The following are some tools that can be d in an estate plan to prepare for Medicaid:
- Trusts. One of most important estate planning tools you can use is an “irrevocable” trust — a trust that cannot be changed after it has been created. In some cases, this type of trust is drafted so that the income is payable to you (the person establishing the trust, called the “grantor”) for life, and the principal cannot be applied to benefit you or your spouse. At your death, the principal is paid to your heirs. This way, the funds in the trust are protected and you can use the income for your living expenses. For Medicaid purposes, the principal in such trusts is not counted as a resource, provided the trustee cannot pay it to you or your spouse for either of your benefits. However, if you do move to a nursing home, the trust income will have to go to the nursing home. And to avoid Medicaid’s “look-back period,” the trust must be funded at least five years before applying for benefits. In most cases, both income and principal is “turned off” in the trust so that there is complete protection.
- Annuities. Annuities are another tool married couples can use to prepare for Medicaid. An immediate annuity, in its simplest form, is a contract with an insurance company under which the policyholder pays a certain lump sum of money to the insurer and the insurer sends the policyholder a monthly check for the rest of his or her life. In most states the purchase of an annuity is not considered to be a transfer for purposes of eligibility for Medicaid but is instead the purchase of an investment. It transforms otherwise countable assets into a non-countable income stream. If the income is in the name of the spouse who is not in the nursing home, it is considered non-countable. For single individuals, annuities are less useful, but if you transfer assets, you may be able to use an annuity to pay for long-term care during the Medicaid penalty period that results from the transfer.
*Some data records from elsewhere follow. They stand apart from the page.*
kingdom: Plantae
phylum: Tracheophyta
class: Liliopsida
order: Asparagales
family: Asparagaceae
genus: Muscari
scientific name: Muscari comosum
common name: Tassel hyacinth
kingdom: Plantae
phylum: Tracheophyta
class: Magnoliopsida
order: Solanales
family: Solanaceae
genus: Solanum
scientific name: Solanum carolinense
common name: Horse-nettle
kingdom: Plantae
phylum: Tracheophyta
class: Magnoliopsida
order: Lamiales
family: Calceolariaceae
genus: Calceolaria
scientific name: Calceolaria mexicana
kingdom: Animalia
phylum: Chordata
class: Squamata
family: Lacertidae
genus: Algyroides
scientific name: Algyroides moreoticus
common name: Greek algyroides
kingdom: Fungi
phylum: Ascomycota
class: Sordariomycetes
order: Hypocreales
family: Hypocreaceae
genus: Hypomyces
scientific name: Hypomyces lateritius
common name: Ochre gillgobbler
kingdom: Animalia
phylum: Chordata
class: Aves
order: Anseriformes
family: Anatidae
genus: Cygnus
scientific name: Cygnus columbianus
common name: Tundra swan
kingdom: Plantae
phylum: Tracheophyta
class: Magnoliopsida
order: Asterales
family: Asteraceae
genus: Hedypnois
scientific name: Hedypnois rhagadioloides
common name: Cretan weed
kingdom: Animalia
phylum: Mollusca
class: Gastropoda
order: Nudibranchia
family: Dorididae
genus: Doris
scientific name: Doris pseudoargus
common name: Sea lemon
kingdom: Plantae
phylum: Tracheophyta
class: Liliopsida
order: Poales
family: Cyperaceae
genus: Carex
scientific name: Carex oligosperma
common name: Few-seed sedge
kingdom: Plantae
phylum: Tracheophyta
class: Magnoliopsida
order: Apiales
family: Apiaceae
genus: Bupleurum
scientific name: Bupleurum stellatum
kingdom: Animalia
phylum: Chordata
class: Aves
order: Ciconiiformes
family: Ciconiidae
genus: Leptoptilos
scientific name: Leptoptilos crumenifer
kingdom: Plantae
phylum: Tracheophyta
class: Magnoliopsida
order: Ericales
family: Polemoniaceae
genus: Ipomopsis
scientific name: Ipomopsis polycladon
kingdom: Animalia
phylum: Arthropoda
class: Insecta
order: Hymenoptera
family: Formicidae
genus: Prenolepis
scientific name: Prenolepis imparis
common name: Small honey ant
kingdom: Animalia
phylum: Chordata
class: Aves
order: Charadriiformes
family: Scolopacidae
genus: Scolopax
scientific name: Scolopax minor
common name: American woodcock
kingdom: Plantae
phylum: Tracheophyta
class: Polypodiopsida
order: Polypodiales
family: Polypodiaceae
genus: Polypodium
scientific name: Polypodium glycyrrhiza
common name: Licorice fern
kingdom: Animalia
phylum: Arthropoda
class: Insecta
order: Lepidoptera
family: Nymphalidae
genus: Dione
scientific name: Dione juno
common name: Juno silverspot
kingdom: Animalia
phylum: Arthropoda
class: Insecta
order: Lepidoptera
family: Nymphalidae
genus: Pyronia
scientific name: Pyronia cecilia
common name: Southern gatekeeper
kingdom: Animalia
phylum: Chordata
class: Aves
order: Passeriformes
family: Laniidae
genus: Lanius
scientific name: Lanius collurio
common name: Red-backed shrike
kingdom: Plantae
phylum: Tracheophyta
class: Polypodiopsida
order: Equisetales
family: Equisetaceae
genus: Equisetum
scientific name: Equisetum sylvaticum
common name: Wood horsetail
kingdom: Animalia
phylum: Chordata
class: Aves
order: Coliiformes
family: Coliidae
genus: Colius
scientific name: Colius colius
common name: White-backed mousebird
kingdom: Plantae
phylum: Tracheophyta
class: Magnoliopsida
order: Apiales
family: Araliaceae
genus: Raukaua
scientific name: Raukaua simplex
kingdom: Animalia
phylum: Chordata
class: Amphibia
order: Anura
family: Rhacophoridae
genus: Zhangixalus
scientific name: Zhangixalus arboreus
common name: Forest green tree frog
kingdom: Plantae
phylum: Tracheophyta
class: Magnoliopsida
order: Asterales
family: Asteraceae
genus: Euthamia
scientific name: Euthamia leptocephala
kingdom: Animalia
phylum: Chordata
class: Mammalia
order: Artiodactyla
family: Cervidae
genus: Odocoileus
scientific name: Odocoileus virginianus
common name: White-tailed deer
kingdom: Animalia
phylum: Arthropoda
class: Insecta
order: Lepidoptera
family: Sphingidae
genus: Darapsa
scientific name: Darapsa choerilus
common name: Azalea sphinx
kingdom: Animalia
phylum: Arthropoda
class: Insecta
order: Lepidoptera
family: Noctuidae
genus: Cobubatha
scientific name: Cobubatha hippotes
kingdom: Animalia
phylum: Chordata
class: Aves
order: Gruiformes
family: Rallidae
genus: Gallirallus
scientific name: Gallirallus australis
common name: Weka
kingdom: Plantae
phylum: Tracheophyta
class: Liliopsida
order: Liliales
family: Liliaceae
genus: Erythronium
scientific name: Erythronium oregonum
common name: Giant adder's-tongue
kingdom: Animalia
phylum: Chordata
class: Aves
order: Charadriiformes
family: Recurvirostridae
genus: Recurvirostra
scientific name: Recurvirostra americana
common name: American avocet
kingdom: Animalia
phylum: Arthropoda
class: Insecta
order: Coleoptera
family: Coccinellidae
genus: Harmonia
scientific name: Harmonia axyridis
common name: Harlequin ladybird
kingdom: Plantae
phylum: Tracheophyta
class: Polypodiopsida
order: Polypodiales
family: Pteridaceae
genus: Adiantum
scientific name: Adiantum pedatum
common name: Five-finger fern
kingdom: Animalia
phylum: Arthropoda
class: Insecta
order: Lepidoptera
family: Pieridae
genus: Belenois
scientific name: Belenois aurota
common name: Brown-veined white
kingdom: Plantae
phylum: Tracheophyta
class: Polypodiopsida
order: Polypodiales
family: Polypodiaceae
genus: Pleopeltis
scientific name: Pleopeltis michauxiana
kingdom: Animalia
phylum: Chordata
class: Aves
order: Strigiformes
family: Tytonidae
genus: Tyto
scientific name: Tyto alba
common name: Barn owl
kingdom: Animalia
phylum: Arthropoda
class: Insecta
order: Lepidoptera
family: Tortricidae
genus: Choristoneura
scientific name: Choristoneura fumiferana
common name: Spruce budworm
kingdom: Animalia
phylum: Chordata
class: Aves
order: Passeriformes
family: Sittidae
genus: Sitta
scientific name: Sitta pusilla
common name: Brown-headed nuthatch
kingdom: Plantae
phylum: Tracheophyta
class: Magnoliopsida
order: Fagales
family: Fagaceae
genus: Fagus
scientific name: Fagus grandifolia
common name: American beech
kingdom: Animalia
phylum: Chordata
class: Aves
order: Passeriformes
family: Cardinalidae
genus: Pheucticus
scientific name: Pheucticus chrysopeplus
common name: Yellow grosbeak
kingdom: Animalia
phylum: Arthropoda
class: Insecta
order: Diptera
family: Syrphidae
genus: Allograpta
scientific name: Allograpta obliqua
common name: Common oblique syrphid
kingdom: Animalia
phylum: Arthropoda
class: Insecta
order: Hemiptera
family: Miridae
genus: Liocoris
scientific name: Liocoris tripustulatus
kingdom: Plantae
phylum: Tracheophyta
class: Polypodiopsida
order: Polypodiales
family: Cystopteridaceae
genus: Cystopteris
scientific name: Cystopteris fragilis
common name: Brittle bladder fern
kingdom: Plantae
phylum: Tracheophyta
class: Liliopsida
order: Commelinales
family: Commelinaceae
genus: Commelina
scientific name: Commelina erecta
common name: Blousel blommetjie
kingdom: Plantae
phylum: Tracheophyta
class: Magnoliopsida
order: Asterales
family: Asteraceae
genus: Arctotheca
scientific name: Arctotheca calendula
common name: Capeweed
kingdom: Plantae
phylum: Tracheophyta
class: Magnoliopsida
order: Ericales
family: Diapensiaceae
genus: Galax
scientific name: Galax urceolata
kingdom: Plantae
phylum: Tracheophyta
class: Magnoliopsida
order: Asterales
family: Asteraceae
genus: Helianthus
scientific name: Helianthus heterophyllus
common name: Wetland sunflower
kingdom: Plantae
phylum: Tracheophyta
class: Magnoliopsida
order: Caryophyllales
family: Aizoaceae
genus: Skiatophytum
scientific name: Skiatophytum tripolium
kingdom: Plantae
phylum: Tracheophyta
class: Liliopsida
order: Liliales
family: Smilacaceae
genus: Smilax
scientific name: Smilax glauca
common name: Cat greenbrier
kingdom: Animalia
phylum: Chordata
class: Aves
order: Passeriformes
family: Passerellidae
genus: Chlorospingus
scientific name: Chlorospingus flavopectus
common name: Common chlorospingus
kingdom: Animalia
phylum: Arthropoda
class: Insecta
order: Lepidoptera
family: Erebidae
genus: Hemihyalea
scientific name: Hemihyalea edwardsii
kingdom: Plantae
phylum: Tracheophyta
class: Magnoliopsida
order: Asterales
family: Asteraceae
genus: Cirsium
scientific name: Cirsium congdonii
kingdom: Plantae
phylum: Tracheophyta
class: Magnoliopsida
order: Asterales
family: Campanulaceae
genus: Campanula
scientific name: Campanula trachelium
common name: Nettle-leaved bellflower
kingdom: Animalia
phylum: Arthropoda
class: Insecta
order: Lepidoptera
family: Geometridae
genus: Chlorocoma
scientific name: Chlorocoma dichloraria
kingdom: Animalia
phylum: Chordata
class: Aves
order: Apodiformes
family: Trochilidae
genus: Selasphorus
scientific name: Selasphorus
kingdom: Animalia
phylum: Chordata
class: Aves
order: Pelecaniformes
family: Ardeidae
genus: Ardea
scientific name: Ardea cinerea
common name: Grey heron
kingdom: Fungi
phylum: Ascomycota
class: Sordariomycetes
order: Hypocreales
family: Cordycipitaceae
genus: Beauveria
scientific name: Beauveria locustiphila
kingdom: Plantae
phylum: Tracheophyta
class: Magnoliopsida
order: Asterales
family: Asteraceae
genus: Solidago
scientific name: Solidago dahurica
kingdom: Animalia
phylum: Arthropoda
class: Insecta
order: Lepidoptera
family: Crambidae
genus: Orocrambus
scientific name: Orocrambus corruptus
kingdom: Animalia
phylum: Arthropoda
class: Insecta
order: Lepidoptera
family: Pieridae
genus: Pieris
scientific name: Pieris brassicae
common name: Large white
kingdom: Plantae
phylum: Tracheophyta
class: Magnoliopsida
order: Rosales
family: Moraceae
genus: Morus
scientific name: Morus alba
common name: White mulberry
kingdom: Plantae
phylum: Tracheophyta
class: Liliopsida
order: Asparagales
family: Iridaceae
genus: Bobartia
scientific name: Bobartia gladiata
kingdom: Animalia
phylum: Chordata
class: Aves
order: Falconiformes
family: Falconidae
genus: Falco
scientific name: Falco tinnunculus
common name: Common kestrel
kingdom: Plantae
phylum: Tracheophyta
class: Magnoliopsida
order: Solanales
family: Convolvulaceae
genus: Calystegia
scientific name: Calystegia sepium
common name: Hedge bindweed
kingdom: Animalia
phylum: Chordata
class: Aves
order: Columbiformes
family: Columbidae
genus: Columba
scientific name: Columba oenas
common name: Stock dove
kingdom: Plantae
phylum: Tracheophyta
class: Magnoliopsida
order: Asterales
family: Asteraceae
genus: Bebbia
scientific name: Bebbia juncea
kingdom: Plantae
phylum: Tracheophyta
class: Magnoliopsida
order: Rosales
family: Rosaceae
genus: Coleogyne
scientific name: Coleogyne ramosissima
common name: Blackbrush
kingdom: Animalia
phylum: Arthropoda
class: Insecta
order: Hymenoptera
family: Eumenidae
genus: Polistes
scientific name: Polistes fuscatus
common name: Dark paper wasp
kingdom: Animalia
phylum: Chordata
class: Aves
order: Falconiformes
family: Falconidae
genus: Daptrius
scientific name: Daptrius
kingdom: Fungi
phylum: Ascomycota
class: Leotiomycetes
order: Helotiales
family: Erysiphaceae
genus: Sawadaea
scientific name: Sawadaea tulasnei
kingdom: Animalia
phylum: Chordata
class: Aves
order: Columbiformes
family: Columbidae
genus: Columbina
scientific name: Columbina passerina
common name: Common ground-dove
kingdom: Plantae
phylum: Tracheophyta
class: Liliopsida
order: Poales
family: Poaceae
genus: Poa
- Protecting your home. After a Medicaid recipient dies, the state must attempt to recoup from his or her estate whatever benefits it paid for the recipient’s care. This is called “estate recovery.” For most Medicaid recipients, their house is the only asset available, but there are steps you can take to protect your home. Putting your house in a trust can be a good option, but once a house is placed in an irrevocable trust, you cannot remove it. Another option is a life estate, which is a form of joint ownership of property between two or more people. They each have an ownership interest in the property, but for different periods of time. The person holding the life estate possesses the property currently and for the rest of his or her life. The other owner has a current ownership interest but cannot take possession until the end of the life estate, which occurs at the death of the life estate holder. Life estates, however, are tricky and care must be taken in drafting to avoid Medicaid construing them as an available resource.
- Durable Powers of Attorney. One of the best ways to protect for future Medicaid is to make sure your Durable Powers of Attorney is written in way to allow certain Medicaid strategies to be handled by your agent. These strategies can often require gifting of assets, and if your Durable Power of Attorney limits or curtailing gifting, certain Medicaid strategies may be lost or impossible to achieve.
Talk to your attorney about whether your estate plan should include preparation for possible Medicaid eligibility.